### Extrait du texte
-- -- --
Ma mère avait neuf ans lorsque Monique est née en 1930. Elle était tellement contente d’avoir enfin une petite soeur ! Elle croyait alors que sa mère faisait exprès pour choisir des garçons. Aussi, quand Léon, le huitième garçon, est arrivé en 1935, elle a boudé sa mère. Monique qui avait alors cinq ans et Simone qui avait presque 14 ans auraient bien aimé avoir une autre soeur. Simone s’était aperçue que sa mère était enceinte pendant les derniers mois de sa grossesse, mais on n’en parlait pas ; c’était un sujet tabou. (L’éducation sexuelle à l’époque était plutôt restreinte.)

À la vue d’un autre petit frère, Simone s’était mise à pleurer et n’avait pas voulu le regarder. Elle était frustrée, même fâchée, et en voulait à sa mère. Pourquoi préférait-elle les garçons à ce point ? Celle-ci lui disait : « Regarde comme il est beau. » À la fin du troisième jour, Simone a pris son courage à deux mains et a demandé à sa mère pourquoi elle avait encore choisi un garçon plutôt qu’une fille. « On ne choisit pas ce que le Bon Dieu nous amène ; c’est Lui qui décide, on n’y peut rien », lui a-t-elle répondu. Simone a alors commencé à comprendre les « caprices » de la Nature. Elle préférait cette explication à celle qui prétendait que c’était les sauvages (terme employé à l’époque) qui apportaient les bébés. Lorsque la femme se plaignait ou criait pendant ses douleurs, on disait qu’un sauvage était en train de la battre. Lorsque l’enfant naissait, le sauvage partait… Certaines légendes prétendaient aussi que c’était une cigogne qui livrait les bébés ou, encore, qu’ils naissaient dans des choux… Après l’explication de sa mère, Simone a regardé le nouveau bébé et l’a trouvé beau. Elle l’a aimé et en a pris soin comme elle le faisait pour tous les autres.
-- -- --
### Informations fournies
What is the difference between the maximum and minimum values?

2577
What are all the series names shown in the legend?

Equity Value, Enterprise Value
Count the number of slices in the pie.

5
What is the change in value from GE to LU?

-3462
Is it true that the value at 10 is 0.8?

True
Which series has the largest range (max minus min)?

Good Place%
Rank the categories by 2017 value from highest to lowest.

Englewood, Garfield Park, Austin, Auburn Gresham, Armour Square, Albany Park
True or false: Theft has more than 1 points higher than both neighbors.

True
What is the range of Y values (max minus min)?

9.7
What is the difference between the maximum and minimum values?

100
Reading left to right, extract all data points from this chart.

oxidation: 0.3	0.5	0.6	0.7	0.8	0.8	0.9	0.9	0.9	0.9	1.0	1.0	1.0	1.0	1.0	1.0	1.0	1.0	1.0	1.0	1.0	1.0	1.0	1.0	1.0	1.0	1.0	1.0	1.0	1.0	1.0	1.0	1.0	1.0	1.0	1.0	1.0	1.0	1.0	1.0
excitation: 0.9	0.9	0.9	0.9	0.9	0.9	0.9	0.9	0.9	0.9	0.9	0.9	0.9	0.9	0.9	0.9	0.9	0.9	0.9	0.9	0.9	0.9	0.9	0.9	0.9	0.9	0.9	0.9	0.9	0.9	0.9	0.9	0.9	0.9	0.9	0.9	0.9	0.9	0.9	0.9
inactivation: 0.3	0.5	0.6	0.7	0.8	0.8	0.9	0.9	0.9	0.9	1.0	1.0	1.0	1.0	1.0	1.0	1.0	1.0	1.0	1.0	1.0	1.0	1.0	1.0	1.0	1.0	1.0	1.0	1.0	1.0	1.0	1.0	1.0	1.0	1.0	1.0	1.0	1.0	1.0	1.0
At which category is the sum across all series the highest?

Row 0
-- -- --
### Tâches à réaliser
1. Recopiez le passage de l'extrait sur la naissance de Léon qui commence par « Ma mère avait » et se poursuit jusqu'à « était plutôt restreinte.) ».
2. D'après l'extrait sur la naissance de Léon, quel rang Léon occupait-il parmi les garçons de la famille ?
Les enregistrements constituent un matériau distinct de l'extrait sur la naissance de Léon.

### Réponses
1.
Ma mère avait neuf ans lorsque Monique est née en 1930. Elle était tellement contente d’avoir enfin une petite soeur ! Elle croyait alors que sa mère faisait exprès pour choisir des garçons. Aussi, quand Léon, le huitième garçon, est arrivé en 1935, elle a boudé sa mère. Monique qui avait alors cinq ans et Simone qui avait presque 14 ans auraient bien aimé avoir une autre soeur. Simone s’était aperçue que sa mère était enceinte pendant les derniers mois de sa grossesse, mais on n’en parlait pas ; c’était un sujet tabou. (L’éducation sexuelle à l’époque était plutôt restreinte.)

2. Léon était le huitième garçon.